*** Available data Section Begins ***
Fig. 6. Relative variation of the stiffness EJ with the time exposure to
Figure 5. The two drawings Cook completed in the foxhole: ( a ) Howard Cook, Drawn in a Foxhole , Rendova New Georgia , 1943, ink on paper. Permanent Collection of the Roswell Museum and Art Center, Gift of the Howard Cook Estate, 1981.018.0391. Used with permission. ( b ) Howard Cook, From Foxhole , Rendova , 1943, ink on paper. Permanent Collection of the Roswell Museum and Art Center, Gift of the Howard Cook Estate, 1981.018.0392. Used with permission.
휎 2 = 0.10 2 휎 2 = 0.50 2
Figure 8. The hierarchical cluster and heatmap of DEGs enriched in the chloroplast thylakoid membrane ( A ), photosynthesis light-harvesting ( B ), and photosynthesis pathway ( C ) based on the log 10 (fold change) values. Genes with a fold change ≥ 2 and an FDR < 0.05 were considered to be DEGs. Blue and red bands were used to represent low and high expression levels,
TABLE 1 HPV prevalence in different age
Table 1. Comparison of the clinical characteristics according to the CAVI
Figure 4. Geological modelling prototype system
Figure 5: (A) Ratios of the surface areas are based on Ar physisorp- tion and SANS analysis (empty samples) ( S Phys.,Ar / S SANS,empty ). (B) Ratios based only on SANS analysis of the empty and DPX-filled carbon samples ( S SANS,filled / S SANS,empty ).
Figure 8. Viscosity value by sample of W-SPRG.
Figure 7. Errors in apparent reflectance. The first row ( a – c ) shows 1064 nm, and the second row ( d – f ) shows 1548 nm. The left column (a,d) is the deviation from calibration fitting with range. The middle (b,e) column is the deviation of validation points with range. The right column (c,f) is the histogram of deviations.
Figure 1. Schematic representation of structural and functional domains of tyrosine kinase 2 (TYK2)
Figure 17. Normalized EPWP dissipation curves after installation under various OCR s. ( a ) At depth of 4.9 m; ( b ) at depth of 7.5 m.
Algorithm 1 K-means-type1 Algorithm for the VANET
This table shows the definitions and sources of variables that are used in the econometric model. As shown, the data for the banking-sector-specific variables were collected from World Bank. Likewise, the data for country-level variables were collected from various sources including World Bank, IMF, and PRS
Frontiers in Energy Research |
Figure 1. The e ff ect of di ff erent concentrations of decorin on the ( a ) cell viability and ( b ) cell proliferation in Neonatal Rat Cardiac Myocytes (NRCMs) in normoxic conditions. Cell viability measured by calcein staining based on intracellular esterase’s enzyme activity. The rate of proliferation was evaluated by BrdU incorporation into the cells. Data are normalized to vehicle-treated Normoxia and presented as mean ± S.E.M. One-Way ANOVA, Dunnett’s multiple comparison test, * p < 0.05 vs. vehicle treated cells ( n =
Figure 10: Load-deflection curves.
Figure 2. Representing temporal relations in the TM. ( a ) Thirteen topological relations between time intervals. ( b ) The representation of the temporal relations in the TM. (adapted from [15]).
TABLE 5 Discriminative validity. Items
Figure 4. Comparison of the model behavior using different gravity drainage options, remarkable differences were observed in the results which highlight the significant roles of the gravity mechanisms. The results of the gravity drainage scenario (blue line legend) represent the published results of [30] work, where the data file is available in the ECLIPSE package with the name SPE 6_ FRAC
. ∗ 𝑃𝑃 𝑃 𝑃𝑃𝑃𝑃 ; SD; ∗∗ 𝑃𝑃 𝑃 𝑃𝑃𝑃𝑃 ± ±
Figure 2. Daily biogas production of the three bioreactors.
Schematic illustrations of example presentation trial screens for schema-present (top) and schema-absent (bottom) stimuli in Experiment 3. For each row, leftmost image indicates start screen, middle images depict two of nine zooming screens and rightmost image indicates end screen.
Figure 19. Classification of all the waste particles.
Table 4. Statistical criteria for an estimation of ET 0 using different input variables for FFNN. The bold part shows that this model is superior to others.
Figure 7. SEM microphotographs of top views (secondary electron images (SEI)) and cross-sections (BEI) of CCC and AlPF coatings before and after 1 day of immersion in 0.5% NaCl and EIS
*** Available data Section Ends ***
Work order
Return everything in the records. Keep each line exactly as written.

Answer area
Fig. 6. Relative variation of the stiffness EJ with the time exposure to
Figure 5. The two drawings Cook completed in the foxhole: ( a ) Howard Cook, Drawn in a Foxhole , Rendova New Georgia , 1943, ink on paper. Permanent Collection of the Roswell Museum and Art Center, Gift of the Howard Cook Estate, 1981.018.0391. Used with permission. ( b ) Howard Cook, From Foxhole , Rendova , 1943, ink on paper. Permanent Collection of the Roswell Museum and Art Center, Gift of the Howard Cook Estate, 1981.018.0392. Used with permission.
휎 2 = 0.10 2 휎 2 = 0.50 2
Figure 8. The hierarchical cluster and heatmap of DEGs enriched in the chloroplast thylakoid membrane ( A ), photosynthesis light-harvesting ( B ), and photosynthesis pathway ( C ) based on the log 10 (fold change) values. Genes with a fold change ≥ 2 and an FDR < 0.05 were considered to be DEGs. Blue and red bands were used to represent low and high expression levels,
TABLE 1 HPV prevalence in different age
Table 1. Comparison of the clinical characteristics according to the CAVI
Figure 4. Geological modelling prototype system
Figure 5: (A) Ratios of the surface areas are based on Ar physisorp- tion and SANS analysis (empty samples) ( S Phys.,Ar / S SANS,empty ). (B) Ratios based only on SANS analysis of the empty and DPX-filled carbon samples ( S SANS,filled / S SANS,empty ).
Figure 8. Viscosity value by sample of W-SPRG.
Figure 7. Errors in apparent reflectance. The first row ( a – c ) shows 1064 nm, and the second row ( d – f ) shows 1548 nm. The left column (a,d) is the deviation from calibration fitting with range. The middle (b,e) column is the deviation of validation points with range. The right column (c,f) is the histogram of deviations.
Figure 1. Schematic representation of structural and functional domains of tyrosine kinase 2 (TYK2)
Figure 17. Normalized EPWP dissipation curves after installation under various OCR s. ( a ) At depth of 4.9 m; ( b ) at depth of 7.5 m.
Algorithm 1 K-means-type1 Algorithm for the VANET
This table shows the definitions and sources of variables that are used in the econometric model. As shown, the data for the banking-sector-specific variables were collected from World Bank. Likewise, the data for country-level variables were collected from various sources including World Bank, IMF, and PRS
Frontiers in Energy Research |
Figure 1. The e ff ect of di ff erent concentrations of decorin on the ( a ) cell viability and ( b ) cell proliferation in Neonatal Rat Cardiac Myocytes (NRCMs) in normoxic conditions. Cell viability measured by calcein staining based on intracellular esterase’s enzyme activity. The rate of proliferation was evaluated by BrdU incorporation into the cells. Data are normalized to vehicle-treated Normoxia and presented as mean ± S.E.M. One-Way ANOVA, Dunnett’s multiple comparison test, * p < 0.05 vs. vehicle treated cells ( n =
Figure 10: Load-deflection curves.
Figure 2. Representing temporal relations in the TM. ( a ) Thirteen topological relations between time intervals. ( b ) The representation of the temporal relations in the TM. (adapted from [15]).
TABLE 5 Discriminative validity. Items
Figure 4. Comparison of the model behavior using different gravity drainage options, remarkable differences were observed in the results which highlight the significant roles of the gravity mechanisms. The results of the gravity drainage scenario (blue line legend) represent the published results of [30] work, where the data file is available in the ECLIPSE package with the name SPE 6_ FRAC
. ∗ 𝑃𝑃 𝑃 𝑃𝑃𝑃𝑃 ; SD; ∗∗ 𝑃𝑃 𝑃 𝑃𝑃𝑃𝑃 ± ±
Figure 2. Daily biogas production of the three bioreactors.
Schematic illustrations of example presentation trial screens for schema-present (top) and schema-absent (bottom) stimuli in Experiment 3. For each row, leftmost image indicates start screen, middle images depict two of nine zooming screens and rightmost image indicates end screen.
Figure 19. Classification of all the waste particles.
Table 4. Statistical criteria for an estimation of ET 0 using different input variables for FFNN. The bold part shows that this model is superior to others.
Figure 7. SEM microphotographs of top views (secondary electron images (SEI)) and cross-sections (BEI) of CCC and AlPF coatings before and after 1 day of immersion in 0.5% NaCl and EIS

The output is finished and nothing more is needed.